Seventeen European airlines including Lufthansa have been hit with a complaint of making misleading climate-related claims
Seventeen European airlines including Lufthansa have been hit with a complaint of making misleading climate-related claims.

European airlines have been hit by a consumer complaint filed with the EU's executive arm accusing the 17 companies of greenwashing, the practice of making misleading climate-related claims.

The European Consumer Organisation, or BEUC, said Thursday the claims made by the airlines breach EU rules on unfair commercial practices.

The BEUC called for a Europe-wide investigation and for airlines to "stop making claims that give consumers the impression that flying is sustainable".

"We urge authorities to take the matter into their hands and crack down on this greenwashing practice seriously misleading consumers," BEUC deputy director general Ursula Pachl said in a statement.

"Airlines must stop giving consumers the false impression that they are choosing a sustainable transport mode," Pachl said.

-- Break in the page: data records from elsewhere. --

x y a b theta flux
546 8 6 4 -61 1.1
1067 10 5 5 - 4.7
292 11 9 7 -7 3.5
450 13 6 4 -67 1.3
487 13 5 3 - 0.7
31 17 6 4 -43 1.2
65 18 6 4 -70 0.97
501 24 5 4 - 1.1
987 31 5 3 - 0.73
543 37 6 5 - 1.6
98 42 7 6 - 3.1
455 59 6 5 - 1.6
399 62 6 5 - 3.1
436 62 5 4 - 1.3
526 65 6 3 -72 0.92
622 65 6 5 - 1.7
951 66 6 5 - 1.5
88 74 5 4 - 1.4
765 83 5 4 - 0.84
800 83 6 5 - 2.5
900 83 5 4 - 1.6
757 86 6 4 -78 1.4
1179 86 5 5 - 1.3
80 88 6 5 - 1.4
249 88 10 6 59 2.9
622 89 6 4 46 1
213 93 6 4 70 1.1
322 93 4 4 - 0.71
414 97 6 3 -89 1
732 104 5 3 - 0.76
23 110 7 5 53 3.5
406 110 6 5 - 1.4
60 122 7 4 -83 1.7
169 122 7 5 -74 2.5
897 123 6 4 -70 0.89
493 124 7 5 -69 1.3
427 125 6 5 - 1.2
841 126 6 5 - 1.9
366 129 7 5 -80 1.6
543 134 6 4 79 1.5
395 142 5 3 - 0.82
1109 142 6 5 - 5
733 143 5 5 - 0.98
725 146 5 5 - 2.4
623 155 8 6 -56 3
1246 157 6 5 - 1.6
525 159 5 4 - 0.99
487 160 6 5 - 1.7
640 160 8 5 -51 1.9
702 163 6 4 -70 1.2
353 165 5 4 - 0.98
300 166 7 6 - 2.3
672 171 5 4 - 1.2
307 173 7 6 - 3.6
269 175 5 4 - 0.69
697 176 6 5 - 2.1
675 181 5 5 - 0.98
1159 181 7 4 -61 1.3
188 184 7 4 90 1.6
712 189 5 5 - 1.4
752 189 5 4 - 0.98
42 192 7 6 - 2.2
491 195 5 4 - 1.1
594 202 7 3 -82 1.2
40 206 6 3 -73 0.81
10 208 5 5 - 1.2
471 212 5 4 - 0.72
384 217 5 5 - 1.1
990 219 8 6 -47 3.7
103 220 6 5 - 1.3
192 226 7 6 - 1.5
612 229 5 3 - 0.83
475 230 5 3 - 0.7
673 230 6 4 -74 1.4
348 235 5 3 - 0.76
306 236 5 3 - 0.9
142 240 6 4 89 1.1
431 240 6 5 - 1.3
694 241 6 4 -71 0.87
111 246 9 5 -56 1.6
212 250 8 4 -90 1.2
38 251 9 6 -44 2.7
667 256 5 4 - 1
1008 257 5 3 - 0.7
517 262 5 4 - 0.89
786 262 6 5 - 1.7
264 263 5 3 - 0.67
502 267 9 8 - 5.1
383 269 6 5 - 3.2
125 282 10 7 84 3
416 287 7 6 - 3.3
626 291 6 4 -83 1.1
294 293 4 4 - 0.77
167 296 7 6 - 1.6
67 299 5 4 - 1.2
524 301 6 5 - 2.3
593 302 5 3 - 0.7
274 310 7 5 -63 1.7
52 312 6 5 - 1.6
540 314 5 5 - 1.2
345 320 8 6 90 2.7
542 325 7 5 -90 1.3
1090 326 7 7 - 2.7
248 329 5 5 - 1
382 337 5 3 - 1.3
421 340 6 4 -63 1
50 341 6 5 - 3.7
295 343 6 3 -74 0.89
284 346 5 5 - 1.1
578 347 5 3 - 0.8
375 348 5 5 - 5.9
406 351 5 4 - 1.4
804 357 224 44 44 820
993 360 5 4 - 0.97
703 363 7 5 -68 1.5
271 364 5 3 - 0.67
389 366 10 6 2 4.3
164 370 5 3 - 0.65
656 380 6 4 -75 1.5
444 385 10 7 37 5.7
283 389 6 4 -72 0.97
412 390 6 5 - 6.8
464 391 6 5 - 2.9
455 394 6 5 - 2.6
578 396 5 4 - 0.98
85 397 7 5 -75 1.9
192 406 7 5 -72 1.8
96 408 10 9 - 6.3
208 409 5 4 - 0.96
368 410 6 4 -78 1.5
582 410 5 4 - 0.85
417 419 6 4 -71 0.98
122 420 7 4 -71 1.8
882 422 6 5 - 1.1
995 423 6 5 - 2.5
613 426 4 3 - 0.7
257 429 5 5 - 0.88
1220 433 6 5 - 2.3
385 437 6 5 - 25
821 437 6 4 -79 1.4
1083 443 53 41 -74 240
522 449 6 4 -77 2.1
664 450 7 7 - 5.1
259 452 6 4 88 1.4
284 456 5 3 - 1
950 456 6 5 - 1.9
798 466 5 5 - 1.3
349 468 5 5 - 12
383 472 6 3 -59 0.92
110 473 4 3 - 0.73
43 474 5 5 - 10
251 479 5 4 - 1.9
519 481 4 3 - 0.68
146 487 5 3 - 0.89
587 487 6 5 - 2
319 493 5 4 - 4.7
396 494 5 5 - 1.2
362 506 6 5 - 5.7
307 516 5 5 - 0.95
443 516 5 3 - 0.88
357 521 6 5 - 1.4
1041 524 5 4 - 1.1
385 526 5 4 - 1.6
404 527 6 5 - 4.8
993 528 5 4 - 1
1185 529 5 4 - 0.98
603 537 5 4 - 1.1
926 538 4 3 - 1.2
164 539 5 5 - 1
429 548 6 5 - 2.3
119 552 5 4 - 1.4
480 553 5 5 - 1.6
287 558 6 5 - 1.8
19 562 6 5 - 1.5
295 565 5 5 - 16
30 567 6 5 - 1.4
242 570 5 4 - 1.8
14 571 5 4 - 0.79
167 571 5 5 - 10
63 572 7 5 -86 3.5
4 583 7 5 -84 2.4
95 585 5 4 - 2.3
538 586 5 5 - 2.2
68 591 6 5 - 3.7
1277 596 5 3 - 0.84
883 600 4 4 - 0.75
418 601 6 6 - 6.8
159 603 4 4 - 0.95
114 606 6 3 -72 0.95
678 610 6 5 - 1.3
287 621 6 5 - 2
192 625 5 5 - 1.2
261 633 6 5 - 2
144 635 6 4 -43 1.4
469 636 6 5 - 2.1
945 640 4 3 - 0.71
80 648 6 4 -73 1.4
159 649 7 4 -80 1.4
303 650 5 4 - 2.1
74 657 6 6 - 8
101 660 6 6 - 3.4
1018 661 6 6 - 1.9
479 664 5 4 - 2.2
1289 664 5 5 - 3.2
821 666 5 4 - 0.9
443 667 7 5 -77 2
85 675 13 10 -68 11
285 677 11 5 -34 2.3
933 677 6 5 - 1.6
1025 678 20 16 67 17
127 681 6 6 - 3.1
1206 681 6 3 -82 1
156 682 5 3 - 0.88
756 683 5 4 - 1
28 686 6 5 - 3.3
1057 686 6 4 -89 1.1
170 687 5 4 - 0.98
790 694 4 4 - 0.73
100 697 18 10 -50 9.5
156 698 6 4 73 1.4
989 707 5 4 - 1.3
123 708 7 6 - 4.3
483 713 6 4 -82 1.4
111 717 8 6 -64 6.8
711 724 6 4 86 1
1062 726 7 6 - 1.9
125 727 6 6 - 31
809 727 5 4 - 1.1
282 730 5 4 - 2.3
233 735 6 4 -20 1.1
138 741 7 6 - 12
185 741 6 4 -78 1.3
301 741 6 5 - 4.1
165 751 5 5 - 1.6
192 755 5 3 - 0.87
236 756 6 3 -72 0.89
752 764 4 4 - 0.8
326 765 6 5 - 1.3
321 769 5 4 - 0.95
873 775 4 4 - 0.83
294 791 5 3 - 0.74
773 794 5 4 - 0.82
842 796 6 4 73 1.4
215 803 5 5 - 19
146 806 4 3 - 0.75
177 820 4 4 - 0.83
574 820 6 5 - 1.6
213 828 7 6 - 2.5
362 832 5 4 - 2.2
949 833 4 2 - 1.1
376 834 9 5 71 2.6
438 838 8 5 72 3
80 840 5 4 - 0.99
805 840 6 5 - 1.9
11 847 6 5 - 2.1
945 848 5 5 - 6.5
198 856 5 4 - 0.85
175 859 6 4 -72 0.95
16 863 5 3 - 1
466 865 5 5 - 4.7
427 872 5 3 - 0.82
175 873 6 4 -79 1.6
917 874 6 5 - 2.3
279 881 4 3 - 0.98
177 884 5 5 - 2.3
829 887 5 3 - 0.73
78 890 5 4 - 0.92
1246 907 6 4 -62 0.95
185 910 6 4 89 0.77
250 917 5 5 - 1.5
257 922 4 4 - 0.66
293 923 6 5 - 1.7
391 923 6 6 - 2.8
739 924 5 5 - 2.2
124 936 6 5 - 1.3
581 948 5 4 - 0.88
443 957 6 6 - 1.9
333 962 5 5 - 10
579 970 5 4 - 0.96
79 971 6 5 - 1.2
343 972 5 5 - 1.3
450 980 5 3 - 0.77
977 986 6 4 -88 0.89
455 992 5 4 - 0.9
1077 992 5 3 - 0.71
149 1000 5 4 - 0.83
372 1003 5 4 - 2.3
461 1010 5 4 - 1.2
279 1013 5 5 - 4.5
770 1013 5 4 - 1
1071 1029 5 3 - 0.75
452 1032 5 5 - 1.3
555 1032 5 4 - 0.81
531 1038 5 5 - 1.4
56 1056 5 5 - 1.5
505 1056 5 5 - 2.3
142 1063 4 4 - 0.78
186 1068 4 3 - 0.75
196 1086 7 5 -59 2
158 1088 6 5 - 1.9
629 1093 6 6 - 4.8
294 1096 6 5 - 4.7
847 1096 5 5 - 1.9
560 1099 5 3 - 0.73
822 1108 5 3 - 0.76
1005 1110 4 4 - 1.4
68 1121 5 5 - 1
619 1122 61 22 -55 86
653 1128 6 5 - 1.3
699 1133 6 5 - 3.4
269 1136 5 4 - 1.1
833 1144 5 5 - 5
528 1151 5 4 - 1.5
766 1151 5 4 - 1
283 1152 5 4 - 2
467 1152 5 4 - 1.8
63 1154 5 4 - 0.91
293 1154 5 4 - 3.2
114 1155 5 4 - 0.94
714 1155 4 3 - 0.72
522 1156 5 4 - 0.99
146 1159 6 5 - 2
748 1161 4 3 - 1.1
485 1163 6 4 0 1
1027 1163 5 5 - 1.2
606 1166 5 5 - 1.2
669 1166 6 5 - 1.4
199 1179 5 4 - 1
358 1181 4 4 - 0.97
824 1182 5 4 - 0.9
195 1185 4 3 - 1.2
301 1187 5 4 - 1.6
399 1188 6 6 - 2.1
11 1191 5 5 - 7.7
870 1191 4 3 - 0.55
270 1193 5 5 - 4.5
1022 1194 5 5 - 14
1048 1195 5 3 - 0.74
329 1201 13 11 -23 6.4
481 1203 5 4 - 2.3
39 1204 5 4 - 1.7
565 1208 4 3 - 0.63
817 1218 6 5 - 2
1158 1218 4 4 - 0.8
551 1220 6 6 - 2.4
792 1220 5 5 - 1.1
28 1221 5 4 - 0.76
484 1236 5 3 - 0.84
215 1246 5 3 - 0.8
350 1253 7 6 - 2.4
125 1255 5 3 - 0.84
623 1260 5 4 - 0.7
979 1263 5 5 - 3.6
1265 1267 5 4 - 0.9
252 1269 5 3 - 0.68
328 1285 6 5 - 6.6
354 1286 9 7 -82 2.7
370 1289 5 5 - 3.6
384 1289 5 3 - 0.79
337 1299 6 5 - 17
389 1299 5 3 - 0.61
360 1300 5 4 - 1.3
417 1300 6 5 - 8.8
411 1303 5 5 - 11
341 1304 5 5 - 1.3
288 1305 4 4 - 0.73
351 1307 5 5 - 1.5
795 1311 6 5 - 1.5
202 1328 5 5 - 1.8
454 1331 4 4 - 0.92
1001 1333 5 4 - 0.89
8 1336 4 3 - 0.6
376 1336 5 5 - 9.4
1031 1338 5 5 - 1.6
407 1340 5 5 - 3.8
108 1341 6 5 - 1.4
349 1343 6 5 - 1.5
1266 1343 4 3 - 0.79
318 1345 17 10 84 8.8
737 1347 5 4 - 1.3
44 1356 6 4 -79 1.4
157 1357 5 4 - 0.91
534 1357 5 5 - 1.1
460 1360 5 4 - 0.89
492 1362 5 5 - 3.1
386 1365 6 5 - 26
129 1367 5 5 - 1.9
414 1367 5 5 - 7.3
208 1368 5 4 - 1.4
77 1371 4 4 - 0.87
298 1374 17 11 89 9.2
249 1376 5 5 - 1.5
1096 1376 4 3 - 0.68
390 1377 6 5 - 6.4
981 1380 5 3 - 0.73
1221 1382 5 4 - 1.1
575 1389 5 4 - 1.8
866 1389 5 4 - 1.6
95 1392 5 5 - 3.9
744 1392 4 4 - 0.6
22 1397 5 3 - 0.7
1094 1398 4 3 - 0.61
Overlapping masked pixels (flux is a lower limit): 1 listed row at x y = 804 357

The BEUC said 23 of its member organizations from 19 countries had joined the complaint to the European Commission.

Greenwashing is when companies use deceptive claims to convince the public that its products or operations are environmentally friendly.

The complaint targets Air Baltic, Air Dolomiti, Air France, Austrian, Brussels Airlines, Eurowings, Finnair, KLM, Lufthansa, Norwegian, Ryanair, SAS, SWISS, TAP, Volotea, Vueling and Wizz Air.

The BEUC said airlines are misleading consumers by charging them more to contribute to the development of sustainable aviation fuels (SAF), which are "not market-ready" and will only represent a minor share of a plane's fuel mix once they finally become widely available.

The group also denounced claims that paying extra credits can "offset" or "compensate" for a flight's CO2 emissions.

The BEUC said consumer protection authorities should ask airlines to reimburse customers who paid such extra "green" fees.

Airlines for Europe (A4E), an industry association, said in a statement that companies "fully recognize the importance of transparent communications on sustainability".

A4E said that while offsets currently play a role, "their significance will diminish as the industry bring in more fuel-efficient aircraft and invests in more SAF" to meet a target to of net-zero emissions by 2050.

"We continuously learn and improve our sustainability communication, carefully reviewing all messaging to enhance transparency," A4E said.

"We are dedicated to assessing what can be improved and made even more transparent to effectively communicate our efforts and progress in sustainability."

An Air France-KLM spokesman said the Franco-Dutch group was "paying increased attention to the precision of these messages" and that it was the world's biggest buyer of sustainable aviation fuels last year.

Germany's Lufthansa said it plans to slash its net emissions by half by 2030 compared to 2019 levels and has a "constant dialog" with customers.